Home DivertissementDouleurs non enregistrées dans le livre « Retour à la flûte » de Janan Khashrouf

Douleurs non enregistrées dans le livre « Retour à la flûte » de Janan Khashrouf

by Antoine Girard

Publié le 24 septembre 2025 10h30. L’écrivaine Jinan Khachouf livre dans son recueil « Retour à la flûte » une exploration poignante de l’enfance, de la mémoire et des traumatismes, tissant un récit profondément personnel et universellement résonnant.

  • Jinan Khachouf publie un recueil de textes hybrides, mêlant essai, pensée et poésie.
  • L’œuvre explore des thèmes tels que l’enfance, la douleur, la guerre et la condition féminine.
  • L’auteure brise les conventions littéraires pour exprimer une subjectivité forte et une sensibilité particulière.

« Retour à la flûte », publié aux éditions Alan Publishers and Distributors, est bien plus qu’un simple recueil de textes. Il s’agit d’une plongée au cœur d’une mémoire fragmentée, d’une introspection audacieuse et d’une réflexion sur les blessures du monde. Jinan Khachouf déconstruit les frontières entre les genres littéraires, offrant une œuvre singulière où l’essai, la poésie et la pensée se mêlent pour créer une expérience de lecture intense et bouleversante.

L’enfance occupe une place centrale dans l’œuvre de Khachouf. Elle y est dépeinte comme un paradis perdu, un refuge fragile menacé par les épreuves de la vie. L’auteure évoque avec tendresse le souvenir de sa mère, source de lumière et de réconfort, mais aussi les premières confrontations à la peur et à la violence. Elle écrit ainsi :

« Je ne savais pas que j’aimais mélanger les couleurs/ sauf celle de la mélasse de ma mère/ faire des cercles sur sa planète,/ et je vois le marron se glisser dans la couleur nue/ flotter avec ma cuillère sur le pain/ renverser des cercles fous sur le pain sec ! »

Jinan Khachouf, « Retour à la flûte » (page 43)

L’œuvre ne se contente pas de témoigner de la douleur individuelle. Elle s’élève également en un cri de protestation contre l’injustice et la souffrance collective, notamment celle vécue par les enfants de Gaza. Khachouf décrit avec une force saisissante la terreur qui marque les premiers pas d’un enfant dans une zone de conflit :

« Il m’a dit qu’elle s’appuyait sur un rebord lors de ses premiers pas pour se tenir debout, marchant à peine sur les rebords, lorsque le bruit des bombardements est devenu plus fort et qu’elle s’est enfuie dans ses bras. Son premier pas a été un pas de terreur ! »

Jinan Khachouf, « Retour à la flûte » (page 29)

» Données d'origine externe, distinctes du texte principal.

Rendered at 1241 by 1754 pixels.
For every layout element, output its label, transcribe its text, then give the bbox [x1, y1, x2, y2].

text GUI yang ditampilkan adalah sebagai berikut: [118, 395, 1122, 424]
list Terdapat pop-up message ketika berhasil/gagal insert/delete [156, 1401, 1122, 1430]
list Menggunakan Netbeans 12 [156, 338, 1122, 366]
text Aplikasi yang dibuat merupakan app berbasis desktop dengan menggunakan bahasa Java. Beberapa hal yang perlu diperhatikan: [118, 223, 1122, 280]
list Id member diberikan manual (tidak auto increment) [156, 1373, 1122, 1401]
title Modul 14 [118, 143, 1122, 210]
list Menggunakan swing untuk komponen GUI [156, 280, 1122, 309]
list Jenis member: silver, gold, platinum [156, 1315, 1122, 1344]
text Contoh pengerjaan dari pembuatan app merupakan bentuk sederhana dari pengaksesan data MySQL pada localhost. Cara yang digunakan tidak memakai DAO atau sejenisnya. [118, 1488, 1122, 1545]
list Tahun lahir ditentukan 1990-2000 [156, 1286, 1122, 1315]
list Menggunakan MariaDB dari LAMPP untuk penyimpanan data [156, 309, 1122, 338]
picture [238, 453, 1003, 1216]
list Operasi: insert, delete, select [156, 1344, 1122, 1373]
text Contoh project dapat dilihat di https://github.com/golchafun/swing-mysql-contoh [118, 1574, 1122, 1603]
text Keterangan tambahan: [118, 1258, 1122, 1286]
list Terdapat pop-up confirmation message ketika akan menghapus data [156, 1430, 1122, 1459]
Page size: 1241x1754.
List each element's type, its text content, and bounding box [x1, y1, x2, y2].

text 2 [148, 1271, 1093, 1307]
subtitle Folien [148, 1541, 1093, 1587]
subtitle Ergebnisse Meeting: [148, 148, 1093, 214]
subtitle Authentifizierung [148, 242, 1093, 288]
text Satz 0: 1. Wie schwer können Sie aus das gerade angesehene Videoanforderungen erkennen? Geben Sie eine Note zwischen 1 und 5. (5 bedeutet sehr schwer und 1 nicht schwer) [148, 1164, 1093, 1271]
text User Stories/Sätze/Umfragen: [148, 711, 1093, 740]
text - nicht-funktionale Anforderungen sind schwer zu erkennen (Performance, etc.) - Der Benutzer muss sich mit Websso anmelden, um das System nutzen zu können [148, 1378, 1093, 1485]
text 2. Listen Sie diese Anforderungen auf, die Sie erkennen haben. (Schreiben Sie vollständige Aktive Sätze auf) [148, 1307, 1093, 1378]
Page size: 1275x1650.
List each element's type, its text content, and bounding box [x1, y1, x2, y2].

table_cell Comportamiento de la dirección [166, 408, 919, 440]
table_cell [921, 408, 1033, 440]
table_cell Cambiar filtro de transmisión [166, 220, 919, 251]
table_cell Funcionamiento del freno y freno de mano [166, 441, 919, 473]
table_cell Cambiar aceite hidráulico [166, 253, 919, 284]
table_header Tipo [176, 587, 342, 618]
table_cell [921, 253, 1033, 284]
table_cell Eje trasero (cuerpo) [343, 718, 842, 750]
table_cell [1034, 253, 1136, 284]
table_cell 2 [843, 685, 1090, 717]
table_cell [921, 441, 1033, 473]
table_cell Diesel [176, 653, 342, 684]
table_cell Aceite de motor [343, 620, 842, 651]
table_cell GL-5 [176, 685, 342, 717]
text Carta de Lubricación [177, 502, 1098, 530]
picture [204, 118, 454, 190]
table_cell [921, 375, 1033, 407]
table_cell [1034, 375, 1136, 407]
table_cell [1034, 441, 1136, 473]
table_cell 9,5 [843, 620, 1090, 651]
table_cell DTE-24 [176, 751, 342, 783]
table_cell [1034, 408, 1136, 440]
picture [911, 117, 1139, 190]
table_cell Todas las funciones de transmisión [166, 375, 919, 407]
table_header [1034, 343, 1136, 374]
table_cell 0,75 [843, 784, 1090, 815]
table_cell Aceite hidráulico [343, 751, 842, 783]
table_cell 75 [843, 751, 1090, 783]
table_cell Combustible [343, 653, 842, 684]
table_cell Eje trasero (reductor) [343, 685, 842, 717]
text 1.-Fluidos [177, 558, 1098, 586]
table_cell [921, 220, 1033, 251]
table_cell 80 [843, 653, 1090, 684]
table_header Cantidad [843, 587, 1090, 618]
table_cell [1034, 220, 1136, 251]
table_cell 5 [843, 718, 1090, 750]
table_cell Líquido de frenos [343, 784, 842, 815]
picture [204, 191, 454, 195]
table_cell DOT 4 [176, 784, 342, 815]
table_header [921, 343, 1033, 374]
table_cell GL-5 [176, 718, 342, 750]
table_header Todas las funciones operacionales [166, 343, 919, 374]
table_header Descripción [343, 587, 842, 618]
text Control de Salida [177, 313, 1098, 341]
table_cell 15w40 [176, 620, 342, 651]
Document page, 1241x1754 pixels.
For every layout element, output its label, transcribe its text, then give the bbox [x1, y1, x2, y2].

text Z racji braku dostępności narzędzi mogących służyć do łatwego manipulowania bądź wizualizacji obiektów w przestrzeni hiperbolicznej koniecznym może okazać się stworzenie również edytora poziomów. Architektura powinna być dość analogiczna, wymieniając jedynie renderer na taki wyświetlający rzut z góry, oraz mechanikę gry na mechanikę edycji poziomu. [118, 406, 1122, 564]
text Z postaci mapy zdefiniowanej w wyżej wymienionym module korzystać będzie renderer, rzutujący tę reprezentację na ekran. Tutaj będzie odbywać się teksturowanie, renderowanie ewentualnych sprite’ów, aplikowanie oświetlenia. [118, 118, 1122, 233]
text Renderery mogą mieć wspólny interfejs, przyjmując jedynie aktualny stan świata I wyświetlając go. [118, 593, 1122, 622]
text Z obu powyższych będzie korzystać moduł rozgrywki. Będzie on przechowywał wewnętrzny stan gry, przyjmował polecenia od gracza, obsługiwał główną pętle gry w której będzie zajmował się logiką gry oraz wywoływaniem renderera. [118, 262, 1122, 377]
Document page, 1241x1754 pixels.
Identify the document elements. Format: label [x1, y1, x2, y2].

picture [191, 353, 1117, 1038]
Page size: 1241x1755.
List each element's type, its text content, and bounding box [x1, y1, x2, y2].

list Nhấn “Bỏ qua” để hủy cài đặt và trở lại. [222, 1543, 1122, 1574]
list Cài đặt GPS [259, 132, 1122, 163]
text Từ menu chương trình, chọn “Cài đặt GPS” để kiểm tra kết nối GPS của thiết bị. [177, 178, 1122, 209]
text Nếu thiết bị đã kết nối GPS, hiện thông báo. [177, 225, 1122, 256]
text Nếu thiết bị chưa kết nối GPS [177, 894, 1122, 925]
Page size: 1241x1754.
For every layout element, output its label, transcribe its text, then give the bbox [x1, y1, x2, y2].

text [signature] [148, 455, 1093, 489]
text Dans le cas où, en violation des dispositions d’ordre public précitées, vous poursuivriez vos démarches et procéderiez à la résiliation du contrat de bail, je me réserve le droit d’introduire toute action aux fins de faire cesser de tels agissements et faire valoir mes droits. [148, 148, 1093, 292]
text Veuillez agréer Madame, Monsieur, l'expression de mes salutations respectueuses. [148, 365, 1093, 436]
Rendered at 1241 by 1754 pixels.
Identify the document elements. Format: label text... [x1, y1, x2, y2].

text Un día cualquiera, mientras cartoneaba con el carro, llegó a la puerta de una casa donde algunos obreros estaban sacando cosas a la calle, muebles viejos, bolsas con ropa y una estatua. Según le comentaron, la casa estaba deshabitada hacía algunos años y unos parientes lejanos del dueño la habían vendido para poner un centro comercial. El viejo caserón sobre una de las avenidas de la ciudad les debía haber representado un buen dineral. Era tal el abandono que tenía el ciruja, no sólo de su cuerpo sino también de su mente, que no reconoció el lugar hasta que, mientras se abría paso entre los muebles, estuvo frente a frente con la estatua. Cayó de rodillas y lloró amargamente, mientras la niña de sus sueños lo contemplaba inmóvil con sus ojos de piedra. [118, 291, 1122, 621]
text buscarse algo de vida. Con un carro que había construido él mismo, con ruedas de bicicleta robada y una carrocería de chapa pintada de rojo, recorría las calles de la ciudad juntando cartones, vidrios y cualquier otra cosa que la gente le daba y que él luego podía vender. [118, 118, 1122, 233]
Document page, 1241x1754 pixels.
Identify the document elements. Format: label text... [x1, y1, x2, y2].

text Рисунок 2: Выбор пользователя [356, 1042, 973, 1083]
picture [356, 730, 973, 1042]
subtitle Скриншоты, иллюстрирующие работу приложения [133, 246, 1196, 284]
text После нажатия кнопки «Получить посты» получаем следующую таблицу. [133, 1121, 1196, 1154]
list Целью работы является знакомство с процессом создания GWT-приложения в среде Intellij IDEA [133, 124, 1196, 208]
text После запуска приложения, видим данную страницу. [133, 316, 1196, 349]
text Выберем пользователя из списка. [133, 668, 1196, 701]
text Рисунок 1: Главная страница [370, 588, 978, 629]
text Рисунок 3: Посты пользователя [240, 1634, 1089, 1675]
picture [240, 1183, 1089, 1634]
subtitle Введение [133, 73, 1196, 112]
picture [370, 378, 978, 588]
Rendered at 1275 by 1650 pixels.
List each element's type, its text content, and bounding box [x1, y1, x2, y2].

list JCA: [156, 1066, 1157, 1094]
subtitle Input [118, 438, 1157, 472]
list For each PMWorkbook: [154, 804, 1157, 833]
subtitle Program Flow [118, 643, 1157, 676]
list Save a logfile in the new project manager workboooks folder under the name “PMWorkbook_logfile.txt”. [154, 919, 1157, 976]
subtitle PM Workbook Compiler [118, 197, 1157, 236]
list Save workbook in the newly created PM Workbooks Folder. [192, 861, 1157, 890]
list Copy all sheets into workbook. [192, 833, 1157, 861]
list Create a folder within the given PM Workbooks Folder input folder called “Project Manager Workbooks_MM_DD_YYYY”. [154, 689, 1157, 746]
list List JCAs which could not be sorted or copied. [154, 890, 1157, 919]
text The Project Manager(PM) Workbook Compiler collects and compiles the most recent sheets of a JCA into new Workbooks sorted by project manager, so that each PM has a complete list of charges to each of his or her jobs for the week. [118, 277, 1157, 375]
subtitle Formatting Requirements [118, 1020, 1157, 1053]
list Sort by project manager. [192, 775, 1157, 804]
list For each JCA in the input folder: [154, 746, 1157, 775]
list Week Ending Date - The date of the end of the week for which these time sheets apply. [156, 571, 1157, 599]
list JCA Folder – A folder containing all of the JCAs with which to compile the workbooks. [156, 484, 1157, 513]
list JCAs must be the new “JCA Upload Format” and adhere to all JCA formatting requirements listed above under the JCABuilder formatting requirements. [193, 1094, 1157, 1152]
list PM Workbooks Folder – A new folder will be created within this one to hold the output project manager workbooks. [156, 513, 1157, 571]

Au-delà des thèmes de l’enfance et de la guerre, « Retour à la flûte » explore également la condition féminine et la complexité des relations amoureuses. Khachouf dénonce avec virulence la sexualisation du corps féminin et les clichés qui pèsent sur les femmes. Elle se présente elle-même comme une figure multiple et contradictoire, incarnant toutes les facettes de la féminité :

« Je suis le papillon pris entre la peur et l’effroi, entre la magie et la crainte, entre la sainteté, l’idiotie et la diabolisation. Je suis toutes les femmes en une seule. »

Jinan Khachouf, « Retour à la flûte » (page 145)

Composé d’une centaine de textes écrits en l’espace de cent jours, ce livre témoigne d’un défi personnel relevé par l’auteure. Un défi qui se traduit par une œuvre riche, dense et profondément émouvante, invitant le lecteur à un voyage au cœur de l’âme humaine.